*Stated exercise*. Copy out the records below without any changes, from the first line through the line that contains "செலவழிக்கிறார்கள்".

*Some records*.
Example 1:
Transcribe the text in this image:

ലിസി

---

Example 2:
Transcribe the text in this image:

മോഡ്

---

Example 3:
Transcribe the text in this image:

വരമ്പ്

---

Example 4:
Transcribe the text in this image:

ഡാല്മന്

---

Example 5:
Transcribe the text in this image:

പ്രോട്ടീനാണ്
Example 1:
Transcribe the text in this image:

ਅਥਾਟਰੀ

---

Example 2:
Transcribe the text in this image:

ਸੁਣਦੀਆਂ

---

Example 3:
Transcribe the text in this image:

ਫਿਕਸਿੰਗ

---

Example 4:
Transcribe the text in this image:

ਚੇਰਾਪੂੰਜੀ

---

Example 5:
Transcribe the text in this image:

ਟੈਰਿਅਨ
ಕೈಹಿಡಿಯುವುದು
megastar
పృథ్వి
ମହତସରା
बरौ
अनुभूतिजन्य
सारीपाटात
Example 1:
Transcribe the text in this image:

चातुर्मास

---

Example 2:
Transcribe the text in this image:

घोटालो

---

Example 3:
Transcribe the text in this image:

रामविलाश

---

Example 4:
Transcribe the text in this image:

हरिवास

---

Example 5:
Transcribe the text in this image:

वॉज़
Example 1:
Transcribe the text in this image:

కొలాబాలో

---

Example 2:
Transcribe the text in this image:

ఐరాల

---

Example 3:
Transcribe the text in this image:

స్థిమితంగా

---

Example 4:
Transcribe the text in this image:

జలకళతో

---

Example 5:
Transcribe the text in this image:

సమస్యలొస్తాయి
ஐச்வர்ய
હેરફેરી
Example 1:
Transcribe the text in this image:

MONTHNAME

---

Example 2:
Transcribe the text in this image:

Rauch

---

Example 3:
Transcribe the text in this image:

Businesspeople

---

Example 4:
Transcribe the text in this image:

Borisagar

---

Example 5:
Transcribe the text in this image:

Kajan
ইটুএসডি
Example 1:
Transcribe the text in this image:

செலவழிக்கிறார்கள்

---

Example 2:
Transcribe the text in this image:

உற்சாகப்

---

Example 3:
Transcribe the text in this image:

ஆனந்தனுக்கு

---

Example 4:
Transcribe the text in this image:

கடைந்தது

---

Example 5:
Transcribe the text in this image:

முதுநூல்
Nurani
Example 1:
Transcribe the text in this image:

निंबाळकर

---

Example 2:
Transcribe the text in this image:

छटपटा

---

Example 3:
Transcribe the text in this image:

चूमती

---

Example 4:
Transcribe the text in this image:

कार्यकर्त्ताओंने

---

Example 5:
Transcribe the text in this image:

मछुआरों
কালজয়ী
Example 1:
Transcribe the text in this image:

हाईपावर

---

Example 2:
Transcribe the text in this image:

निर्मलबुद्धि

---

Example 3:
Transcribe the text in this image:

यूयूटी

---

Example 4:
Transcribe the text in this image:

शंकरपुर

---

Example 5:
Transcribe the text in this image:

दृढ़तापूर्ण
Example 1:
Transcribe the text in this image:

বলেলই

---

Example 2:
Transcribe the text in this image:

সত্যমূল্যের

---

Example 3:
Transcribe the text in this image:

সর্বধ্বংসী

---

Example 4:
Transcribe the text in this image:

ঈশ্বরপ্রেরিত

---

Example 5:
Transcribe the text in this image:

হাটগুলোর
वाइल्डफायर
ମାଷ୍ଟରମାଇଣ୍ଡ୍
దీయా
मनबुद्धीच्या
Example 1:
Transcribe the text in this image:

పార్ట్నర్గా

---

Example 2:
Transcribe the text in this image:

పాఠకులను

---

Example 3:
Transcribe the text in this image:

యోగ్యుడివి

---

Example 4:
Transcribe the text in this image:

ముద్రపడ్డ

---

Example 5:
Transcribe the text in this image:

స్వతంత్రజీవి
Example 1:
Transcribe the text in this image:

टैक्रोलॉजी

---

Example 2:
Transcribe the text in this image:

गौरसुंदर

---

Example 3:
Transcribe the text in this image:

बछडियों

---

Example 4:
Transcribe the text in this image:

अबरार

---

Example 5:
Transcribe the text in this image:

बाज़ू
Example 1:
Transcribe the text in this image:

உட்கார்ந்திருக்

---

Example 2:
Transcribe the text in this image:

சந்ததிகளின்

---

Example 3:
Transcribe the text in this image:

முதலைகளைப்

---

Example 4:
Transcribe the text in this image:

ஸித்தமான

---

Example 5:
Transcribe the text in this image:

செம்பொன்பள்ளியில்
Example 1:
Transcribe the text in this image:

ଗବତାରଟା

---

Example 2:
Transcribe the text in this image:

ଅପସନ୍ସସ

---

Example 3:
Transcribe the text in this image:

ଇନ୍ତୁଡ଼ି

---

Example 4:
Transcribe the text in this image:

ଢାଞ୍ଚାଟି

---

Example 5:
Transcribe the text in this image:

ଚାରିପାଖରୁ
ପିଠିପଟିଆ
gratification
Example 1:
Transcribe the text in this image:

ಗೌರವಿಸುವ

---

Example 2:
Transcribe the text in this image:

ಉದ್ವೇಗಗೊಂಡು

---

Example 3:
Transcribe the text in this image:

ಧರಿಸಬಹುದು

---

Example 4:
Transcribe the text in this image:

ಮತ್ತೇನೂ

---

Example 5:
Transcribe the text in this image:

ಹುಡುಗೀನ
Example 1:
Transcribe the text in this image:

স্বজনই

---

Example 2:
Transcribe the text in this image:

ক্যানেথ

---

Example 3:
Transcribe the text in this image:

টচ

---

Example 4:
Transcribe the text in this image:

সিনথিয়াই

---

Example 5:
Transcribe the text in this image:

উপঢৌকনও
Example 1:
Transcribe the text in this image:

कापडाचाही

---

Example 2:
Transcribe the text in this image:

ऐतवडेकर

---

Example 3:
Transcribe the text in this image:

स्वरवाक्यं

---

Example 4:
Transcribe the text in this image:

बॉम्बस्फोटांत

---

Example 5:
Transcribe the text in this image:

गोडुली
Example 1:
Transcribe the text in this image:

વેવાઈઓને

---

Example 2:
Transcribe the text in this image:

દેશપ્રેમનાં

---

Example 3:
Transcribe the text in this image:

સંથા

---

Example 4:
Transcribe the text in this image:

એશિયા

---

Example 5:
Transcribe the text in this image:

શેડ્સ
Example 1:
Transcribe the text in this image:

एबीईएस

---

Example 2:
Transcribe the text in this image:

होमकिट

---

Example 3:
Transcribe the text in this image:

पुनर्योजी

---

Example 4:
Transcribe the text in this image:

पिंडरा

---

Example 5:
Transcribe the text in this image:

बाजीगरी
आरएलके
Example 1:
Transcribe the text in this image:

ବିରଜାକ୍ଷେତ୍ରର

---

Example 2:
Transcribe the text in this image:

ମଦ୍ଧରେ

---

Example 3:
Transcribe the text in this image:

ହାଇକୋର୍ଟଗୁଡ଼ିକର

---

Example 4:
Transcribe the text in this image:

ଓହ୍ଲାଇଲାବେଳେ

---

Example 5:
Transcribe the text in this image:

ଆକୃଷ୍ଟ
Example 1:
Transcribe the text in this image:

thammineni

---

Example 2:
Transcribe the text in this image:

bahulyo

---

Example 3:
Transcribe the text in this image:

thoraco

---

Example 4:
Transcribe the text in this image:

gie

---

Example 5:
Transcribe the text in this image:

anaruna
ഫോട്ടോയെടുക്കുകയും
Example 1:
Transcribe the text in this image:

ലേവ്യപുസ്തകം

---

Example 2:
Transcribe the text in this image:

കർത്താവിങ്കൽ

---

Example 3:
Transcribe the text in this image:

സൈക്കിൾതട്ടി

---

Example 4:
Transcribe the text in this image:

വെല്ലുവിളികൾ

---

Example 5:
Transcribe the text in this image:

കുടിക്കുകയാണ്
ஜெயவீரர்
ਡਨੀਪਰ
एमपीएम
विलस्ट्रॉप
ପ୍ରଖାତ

*The completed task*.
Example 1:
Transcribe the text in this image:

ലിസി

---

Example 2:
Transcribe the text in this image:

മോഡ്

---

Example 3:
Transcribe the text in this image:

വരമ്പ്

---

Example 4:
Transcribe the text in this image:

ഡാല്മന്

---

Example 5:
Transcribe the text in this image:

പ്രോട്ടീനാണ്
Example 1:
Transcribe the text in this image:

ਅਥਾਟਰੀ

---

Example 2:
Transcribe the text in this image:

ਸੁਣਦੀਆਂ

---

Example 3:
Transcribe the text in this image:

ਫਿਕਸਿੰਗ

---

Example 4:
Transcribe the text in this image:

ਚੇਰਾਪੂੰਜੀ

---

Example 5:
Transcribe the text in this image:

ਟੈਰਿਅਨ
ಕೈಹಿಡಿಯುವುದು
megastar
పృథ్వి
ମହତସରା
बरौ
अनुभूतिजन्य
सारीपाटात
Example 1:
Transcribe the text in this image:

चातुर्मास

---

Example 2:
Transcribe the text in this image:

घोटालो

---

Example 3:
Transcribe the text in this image:

रामविलाश

---

Example 4:
Transcribe the text in this image:

हरिवास

---

Example 5:
Transcribe the text in this image:

वॉज़
Example 1:
Transcribe the text in this image:

కొలాబాలో

---

Example 2:
Transcribe the text in this image:

ఐరాల

---

Example 3:
Transcribe the text in this image:

స్థిమితంగా

---

Example 4:
Transcribe the text in this image:

జలకళతో

---

Example 5:
Transcribe the text in this image:

సమస్యలొస్తాయి
ஐச்வர்ய
હેરફેરી
Example 1:
Transcribe the text in this image:

MONTHNAME

---

Example 2:
Transcribe the text in this image:

Rauch

---

Example 3:
Transcribe the text in this image:

Businesspeople

---

Example 4:
Transcribe the text in this image:

Borisagar

---

Example 5:
Transcribe the text in this image:

Kajan
ইটুএসডি
Example 1:
Transcribe the text in this image:

செலவழிக்கிறார்கள்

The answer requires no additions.